• **Exercise input**:
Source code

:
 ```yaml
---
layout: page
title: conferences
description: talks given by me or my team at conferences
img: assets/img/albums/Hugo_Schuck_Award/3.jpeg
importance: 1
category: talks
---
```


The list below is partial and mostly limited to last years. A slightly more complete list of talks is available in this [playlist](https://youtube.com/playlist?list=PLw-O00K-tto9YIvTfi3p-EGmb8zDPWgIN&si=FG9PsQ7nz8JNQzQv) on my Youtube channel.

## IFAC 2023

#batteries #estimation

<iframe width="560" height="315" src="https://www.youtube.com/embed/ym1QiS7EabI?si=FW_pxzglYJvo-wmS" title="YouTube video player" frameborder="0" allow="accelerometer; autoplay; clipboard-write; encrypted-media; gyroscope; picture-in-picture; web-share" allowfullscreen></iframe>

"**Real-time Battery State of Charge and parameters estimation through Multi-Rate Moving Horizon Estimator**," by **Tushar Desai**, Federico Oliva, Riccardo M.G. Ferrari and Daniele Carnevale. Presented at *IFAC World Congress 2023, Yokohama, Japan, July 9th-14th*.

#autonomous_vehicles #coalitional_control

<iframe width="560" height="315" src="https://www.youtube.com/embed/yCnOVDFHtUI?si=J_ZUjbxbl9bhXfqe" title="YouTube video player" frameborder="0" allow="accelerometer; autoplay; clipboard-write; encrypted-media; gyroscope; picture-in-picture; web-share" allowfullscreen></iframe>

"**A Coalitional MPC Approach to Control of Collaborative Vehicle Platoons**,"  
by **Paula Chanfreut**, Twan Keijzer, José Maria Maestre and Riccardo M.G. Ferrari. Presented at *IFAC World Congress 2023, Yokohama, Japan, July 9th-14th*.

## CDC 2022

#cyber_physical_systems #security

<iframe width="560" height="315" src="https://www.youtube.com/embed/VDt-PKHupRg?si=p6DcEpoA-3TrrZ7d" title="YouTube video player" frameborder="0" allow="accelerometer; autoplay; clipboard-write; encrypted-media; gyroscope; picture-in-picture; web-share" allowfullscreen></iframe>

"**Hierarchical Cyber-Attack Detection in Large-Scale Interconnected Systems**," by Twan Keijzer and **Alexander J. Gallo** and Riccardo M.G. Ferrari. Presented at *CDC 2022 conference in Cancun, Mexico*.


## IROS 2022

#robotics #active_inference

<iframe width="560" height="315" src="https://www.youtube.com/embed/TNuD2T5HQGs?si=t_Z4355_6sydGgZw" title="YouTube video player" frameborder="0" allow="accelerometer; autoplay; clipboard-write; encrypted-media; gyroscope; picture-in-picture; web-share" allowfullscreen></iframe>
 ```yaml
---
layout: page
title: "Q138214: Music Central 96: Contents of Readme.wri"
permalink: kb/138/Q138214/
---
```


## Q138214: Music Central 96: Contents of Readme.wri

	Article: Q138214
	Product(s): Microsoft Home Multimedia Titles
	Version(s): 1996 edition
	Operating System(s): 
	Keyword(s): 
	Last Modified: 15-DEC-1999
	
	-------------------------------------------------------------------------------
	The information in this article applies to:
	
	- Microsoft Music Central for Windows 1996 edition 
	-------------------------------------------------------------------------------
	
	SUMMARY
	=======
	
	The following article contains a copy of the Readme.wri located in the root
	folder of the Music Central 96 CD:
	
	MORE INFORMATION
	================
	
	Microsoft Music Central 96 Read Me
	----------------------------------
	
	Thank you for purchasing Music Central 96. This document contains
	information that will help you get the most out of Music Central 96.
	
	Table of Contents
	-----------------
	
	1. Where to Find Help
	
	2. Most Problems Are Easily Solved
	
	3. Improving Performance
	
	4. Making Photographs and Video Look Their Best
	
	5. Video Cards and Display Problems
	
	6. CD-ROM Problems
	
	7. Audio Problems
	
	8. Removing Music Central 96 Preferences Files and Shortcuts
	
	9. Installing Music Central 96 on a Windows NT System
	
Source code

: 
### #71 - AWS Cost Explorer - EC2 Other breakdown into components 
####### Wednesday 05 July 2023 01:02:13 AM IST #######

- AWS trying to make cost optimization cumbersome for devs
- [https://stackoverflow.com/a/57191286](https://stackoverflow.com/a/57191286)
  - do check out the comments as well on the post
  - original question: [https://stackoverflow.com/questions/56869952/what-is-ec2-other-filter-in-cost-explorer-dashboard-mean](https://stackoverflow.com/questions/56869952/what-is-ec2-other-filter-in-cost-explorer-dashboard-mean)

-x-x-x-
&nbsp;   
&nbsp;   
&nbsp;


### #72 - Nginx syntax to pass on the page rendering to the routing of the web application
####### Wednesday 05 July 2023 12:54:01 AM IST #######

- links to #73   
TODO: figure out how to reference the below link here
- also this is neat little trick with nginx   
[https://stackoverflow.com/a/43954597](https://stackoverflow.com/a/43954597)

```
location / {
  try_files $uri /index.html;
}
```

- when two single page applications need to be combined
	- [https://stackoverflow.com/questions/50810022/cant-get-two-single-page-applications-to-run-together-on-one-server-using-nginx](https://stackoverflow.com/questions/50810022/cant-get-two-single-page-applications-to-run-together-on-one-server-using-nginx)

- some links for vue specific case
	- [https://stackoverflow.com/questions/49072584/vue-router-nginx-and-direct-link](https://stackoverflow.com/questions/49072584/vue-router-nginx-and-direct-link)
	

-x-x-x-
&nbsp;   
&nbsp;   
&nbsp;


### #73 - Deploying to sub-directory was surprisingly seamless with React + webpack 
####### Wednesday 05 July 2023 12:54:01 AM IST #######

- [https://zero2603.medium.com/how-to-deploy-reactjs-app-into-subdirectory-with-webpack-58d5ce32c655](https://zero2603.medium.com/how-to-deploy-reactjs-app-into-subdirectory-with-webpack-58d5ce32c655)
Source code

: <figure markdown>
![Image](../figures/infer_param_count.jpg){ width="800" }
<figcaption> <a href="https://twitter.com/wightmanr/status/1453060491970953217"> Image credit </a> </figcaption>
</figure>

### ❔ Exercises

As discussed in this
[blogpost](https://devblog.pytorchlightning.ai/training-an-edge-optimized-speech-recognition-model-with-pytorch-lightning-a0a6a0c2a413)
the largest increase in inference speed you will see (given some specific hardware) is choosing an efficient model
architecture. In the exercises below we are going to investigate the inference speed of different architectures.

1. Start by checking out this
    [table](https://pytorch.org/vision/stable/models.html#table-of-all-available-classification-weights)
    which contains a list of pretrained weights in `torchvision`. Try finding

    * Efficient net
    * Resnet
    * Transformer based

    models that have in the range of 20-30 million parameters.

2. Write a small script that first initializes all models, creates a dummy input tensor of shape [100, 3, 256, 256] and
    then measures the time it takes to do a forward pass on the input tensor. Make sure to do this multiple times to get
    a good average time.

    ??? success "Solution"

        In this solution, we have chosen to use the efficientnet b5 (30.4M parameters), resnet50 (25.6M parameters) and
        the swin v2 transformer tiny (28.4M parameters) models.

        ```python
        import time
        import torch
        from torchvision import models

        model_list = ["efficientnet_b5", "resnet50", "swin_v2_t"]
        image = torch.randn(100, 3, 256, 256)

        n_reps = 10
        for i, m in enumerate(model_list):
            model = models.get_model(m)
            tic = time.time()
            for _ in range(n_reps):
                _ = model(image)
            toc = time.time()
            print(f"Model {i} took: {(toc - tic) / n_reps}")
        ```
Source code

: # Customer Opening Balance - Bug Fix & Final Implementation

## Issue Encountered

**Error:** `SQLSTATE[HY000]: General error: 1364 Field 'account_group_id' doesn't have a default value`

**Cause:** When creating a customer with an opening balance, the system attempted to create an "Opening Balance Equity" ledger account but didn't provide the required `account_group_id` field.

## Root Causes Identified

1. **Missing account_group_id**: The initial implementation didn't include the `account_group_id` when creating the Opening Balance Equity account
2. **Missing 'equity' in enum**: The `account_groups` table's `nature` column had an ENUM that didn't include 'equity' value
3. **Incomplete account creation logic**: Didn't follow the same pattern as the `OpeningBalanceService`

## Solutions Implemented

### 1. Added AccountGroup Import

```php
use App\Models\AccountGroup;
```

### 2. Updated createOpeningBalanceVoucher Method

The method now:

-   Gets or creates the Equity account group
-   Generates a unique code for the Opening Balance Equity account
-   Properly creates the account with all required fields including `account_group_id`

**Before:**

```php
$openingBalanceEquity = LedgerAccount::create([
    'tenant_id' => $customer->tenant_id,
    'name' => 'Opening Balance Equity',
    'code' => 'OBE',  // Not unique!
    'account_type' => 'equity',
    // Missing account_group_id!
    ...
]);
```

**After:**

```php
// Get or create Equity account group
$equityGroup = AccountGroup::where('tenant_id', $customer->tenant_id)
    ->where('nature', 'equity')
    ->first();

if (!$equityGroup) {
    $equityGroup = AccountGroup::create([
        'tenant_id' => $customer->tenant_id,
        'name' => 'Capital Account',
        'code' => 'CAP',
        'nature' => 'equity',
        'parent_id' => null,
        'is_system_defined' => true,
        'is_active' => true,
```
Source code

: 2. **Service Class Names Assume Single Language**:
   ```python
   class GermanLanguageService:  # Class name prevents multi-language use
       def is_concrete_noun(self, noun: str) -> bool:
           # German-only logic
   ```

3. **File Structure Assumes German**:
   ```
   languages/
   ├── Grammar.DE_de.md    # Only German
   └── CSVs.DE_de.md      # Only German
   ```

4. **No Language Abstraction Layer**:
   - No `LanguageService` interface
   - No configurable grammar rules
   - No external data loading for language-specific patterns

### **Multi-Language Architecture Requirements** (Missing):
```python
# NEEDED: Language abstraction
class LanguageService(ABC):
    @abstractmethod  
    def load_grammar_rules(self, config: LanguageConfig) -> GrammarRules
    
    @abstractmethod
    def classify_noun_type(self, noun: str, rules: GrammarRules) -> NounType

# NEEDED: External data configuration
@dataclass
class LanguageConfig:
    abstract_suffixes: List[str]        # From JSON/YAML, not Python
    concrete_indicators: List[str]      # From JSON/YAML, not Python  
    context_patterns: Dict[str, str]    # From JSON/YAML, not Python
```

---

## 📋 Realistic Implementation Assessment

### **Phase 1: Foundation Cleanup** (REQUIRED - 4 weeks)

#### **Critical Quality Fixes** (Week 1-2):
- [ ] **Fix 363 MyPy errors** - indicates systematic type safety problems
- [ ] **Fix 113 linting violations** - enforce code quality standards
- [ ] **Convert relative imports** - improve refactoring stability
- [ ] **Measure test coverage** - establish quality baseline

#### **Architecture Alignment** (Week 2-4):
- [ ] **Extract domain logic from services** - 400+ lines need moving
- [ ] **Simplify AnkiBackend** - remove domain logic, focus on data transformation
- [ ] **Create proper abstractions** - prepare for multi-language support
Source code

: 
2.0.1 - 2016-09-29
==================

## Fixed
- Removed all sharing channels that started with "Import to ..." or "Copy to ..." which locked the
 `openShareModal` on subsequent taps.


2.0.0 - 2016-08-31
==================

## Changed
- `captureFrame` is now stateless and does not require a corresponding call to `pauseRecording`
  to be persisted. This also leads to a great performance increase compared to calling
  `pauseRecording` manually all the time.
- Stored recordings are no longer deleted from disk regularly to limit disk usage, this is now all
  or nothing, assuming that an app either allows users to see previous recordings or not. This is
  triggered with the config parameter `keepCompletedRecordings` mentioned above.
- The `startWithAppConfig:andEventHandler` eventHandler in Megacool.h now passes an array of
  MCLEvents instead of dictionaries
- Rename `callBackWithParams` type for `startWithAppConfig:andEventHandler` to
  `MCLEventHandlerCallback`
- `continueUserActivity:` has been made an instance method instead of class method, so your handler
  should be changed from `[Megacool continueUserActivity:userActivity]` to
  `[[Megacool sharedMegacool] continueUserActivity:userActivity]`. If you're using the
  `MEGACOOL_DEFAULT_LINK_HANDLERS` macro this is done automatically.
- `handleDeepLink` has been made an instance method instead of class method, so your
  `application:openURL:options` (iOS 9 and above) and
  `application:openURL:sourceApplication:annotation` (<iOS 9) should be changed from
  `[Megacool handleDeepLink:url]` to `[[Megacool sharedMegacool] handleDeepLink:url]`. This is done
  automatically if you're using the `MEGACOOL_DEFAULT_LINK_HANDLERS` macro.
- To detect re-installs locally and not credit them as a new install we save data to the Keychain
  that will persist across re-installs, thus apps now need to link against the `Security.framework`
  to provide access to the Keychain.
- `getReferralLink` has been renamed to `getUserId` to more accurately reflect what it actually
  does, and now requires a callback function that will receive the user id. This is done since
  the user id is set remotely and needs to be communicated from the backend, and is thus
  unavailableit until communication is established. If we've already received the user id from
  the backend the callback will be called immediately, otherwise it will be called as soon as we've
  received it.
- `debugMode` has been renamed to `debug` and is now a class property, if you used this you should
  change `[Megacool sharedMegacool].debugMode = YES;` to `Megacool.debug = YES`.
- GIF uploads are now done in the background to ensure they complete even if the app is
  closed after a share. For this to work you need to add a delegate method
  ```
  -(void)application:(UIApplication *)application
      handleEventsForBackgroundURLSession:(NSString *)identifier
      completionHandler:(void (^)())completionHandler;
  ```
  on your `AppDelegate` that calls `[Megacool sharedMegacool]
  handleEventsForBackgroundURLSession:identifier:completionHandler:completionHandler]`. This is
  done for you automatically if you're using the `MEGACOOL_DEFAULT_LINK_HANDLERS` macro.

• **Exercise directions**: Tell how many lines above include the word "Yokohama". Give the number alone.

• **Exercise answer**: 2